Re-engineering root system architecture for steeper and deeper rooting in cereals

Steeper and deeper plant root system architecture is predicted to increase uptake of water and nitrogen soil resources, in addition to improving drought avoidance and carbon sequestration. Soil resource uptake is a major root system function determined by the spatial arrangement of roots. Gravitropism describes plant growth in response to gravity and root gravitropic responses strongly influence root system architecture development. The goal of this work was to investigate mechanisms and genes underlying cereal root system architecture for achieving steeper and deeper rooting. This work investigated phenotyping methods and the variation in root system architecture in wheat varieties and landraces, and gravitropic setpoint angle maintenance in wheat and rice lateral roots. Auxin plays a central role in gravitropism and the absence of an auxin reporter in wheat initiated the development of a wheat DII-VENUS auxin reporter.

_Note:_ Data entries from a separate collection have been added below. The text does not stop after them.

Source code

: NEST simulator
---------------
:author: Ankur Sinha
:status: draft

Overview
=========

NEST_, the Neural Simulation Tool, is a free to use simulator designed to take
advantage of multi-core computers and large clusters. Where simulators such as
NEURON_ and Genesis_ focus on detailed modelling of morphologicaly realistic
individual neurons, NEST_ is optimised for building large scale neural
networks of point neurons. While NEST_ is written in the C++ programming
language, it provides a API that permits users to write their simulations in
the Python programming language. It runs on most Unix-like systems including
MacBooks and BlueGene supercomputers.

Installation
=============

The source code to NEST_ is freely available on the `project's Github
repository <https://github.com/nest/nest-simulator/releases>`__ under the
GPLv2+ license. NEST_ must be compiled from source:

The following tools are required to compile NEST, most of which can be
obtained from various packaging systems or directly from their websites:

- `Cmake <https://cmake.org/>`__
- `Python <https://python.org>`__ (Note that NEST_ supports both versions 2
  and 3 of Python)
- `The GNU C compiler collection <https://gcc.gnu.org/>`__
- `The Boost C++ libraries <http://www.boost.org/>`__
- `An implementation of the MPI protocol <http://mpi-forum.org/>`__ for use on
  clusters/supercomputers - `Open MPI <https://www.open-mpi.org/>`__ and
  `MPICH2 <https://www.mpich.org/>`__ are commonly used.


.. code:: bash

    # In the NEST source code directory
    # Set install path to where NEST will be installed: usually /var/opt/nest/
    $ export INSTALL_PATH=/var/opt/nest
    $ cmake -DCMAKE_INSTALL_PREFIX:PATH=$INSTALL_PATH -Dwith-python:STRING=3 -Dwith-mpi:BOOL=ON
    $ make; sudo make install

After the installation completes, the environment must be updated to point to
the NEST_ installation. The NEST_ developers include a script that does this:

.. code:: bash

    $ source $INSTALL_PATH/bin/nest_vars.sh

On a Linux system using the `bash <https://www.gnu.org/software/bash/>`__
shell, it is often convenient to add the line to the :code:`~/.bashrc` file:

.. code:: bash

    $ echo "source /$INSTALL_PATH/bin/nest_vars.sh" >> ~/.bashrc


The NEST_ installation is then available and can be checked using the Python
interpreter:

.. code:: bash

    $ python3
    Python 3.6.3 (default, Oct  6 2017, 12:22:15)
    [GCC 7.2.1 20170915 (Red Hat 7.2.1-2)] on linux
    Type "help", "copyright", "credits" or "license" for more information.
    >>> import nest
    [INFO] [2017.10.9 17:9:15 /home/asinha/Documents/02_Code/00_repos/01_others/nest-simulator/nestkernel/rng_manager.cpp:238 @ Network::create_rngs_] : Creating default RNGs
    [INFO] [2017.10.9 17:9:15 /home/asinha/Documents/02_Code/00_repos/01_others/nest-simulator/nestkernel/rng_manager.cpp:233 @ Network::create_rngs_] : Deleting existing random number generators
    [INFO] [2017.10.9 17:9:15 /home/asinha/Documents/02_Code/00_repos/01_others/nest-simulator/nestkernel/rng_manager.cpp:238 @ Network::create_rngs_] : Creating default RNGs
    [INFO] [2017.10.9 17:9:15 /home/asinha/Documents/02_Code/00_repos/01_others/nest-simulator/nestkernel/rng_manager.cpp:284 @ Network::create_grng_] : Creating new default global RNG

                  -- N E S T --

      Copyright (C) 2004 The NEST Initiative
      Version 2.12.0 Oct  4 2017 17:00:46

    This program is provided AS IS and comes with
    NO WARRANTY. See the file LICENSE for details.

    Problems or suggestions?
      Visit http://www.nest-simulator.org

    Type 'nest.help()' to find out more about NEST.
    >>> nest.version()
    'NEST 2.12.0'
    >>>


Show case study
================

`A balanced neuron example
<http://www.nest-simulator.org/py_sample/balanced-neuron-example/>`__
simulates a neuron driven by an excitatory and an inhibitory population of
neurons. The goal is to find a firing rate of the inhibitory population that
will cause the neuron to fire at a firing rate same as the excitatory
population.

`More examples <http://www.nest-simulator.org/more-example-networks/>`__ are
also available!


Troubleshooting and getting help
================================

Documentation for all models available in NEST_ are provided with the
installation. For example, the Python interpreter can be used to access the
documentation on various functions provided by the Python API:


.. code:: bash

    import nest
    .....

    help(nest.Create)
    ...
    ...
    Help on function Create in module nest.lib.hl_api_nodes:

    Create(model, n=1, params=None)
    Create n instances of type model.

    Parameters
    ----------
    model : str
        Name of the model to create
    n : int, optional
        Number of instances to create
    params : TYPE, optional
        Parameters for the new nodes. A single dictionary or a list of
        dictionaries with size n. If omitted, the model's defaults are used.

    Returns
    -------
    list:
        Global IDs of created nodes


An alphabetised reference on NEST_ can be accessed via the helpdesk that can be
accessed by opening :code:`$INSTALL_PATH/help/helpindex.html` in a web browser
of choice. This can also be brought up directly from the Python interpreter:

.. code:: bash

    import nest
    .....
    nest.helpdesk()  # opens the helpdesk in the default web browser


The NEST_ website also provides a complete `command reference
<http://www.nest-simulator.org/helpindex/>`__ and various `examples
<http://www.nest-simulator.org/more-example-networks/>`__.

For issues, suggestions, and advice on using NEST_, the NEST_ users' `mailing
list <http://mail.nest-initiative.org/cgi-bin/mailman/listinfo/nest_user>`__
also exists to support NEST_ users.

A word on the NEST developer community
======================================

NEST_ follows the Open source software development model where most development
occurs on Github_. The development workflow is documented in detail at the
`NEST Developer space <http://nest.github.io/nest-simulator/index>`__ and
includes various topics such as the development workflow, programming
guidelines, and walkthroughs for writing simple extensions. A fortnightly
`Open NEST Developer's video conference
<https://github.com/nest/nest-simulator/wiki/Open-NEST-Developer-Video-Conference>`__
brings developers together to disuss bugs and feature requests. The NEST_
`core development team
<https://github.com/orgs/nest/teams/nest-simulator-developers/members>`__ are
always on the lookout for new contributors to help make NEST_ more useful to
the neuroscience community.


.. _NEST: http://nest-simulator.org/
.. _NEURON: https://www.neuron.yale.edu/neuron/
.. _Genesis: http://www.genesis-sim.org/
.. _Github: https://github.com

Root gravitropic mechanisms and genes have been extensively studied in many plant species but limited research has been translated into wheat. The LAZY gene family have important functions in regulating root and shoot growth angles. Nine wheat LAZY homoeologs have been discovered, now named the LAZY1, DRO1 and qSOR1 A, B and D homoeologs. Extended domain III (D3X) was characterised in wheat, as D3X is an important LAZY domain for Arabidopsis lateral root growth angle control, with D3X mutations inducing a steeper lateral root phenotype. Extended domain III mutations in D3X-containing wheat LAZY genes were introduced via transformation or in a TILLING background. These wheat mutants had steeper seminal roots, suggesting wheat lateral root growth angle may be controlled by a different mechanism. These findings have important implications for utilising the LAZY gene family in crop root system architecture modification. Overall, this work addressed gaps in the understanding of cereal root growth angle control and made new discoveries in the functions of the wheat LAZY gene family, contributing towards achieving steeper and deeper root system architecture for crop yield improvement in a changing climate.